"I will remain in my post and will not resign," Algerian Prime Minister Ahmed Ouyahia told reporters. "The decision to disband the government belongs to the person who nominated it," he added, referring to Algerian President Abdelaziz Bouteflika, Ahram Online reported.
Bouteflika has promised a number of political and constitutional reforms before the end of January to strengthen democracy in the run-up to the polls. He has also invited international observers to monitor the legislative vote which, he has promised would be the country's most open ever.
But critics say that the proposed reforms are cosmetic. Bouteflika has been president since 1999 and was already a minister in Algeria's first post-independence cabinet in 1962. Islamist movements have come to power or made strong gains in several of the region's countries since the start of the Arab Spring, including in Tunisia, Libya, Morocco and Egypt.

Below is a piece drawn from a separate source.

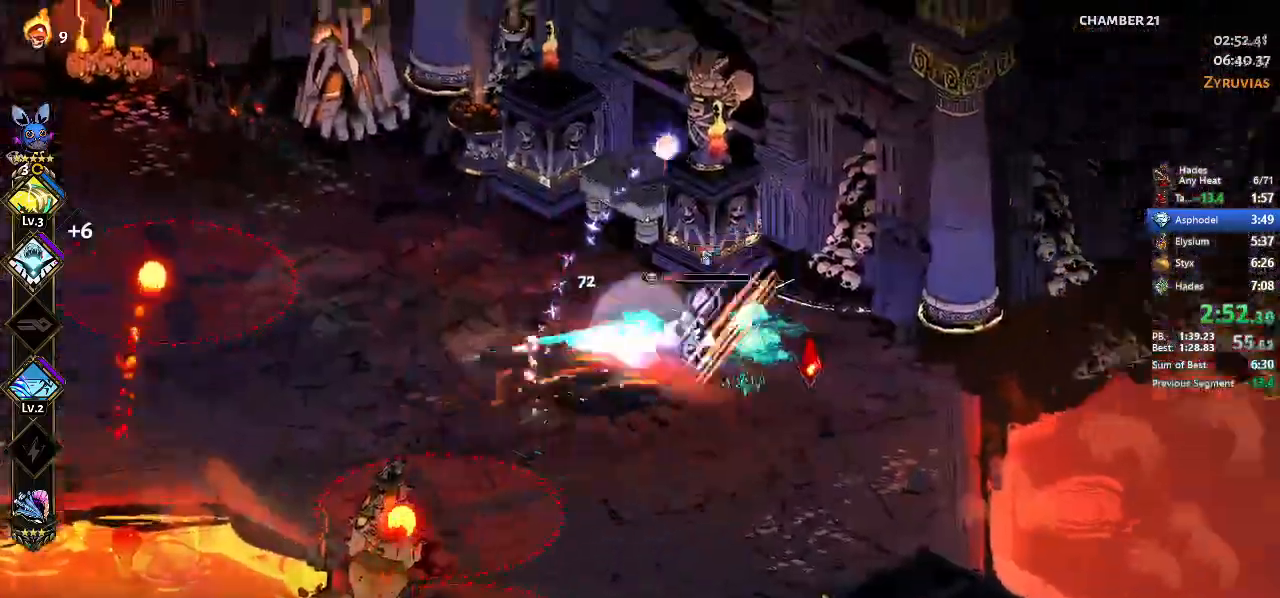
{"buttons": [], "left_stick": "left", "events": [[33, "A", "up"], [100, "left_stick", "down-left"], [233, "A", "down"], [433, "A", "up"], [433, "left_stick", "left"], [500, "X", "up"]]}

In early 1992 the Algerian authorities cancelled the second round of elections that the Islamic Salvation Front (FIS) party was set to win. That plunged the county into a decade of bloody civil war between government troops and Islamist extremists that is thought to have cost at least 200,000 lives.
But Ouyahia, who leads Algeria's RND ruling party, insisted he did not fear an Islamist coalition in the upcoming election.
Several opposition parties have called for a neutral, technocratic government to ensure free, transparent and credible elections.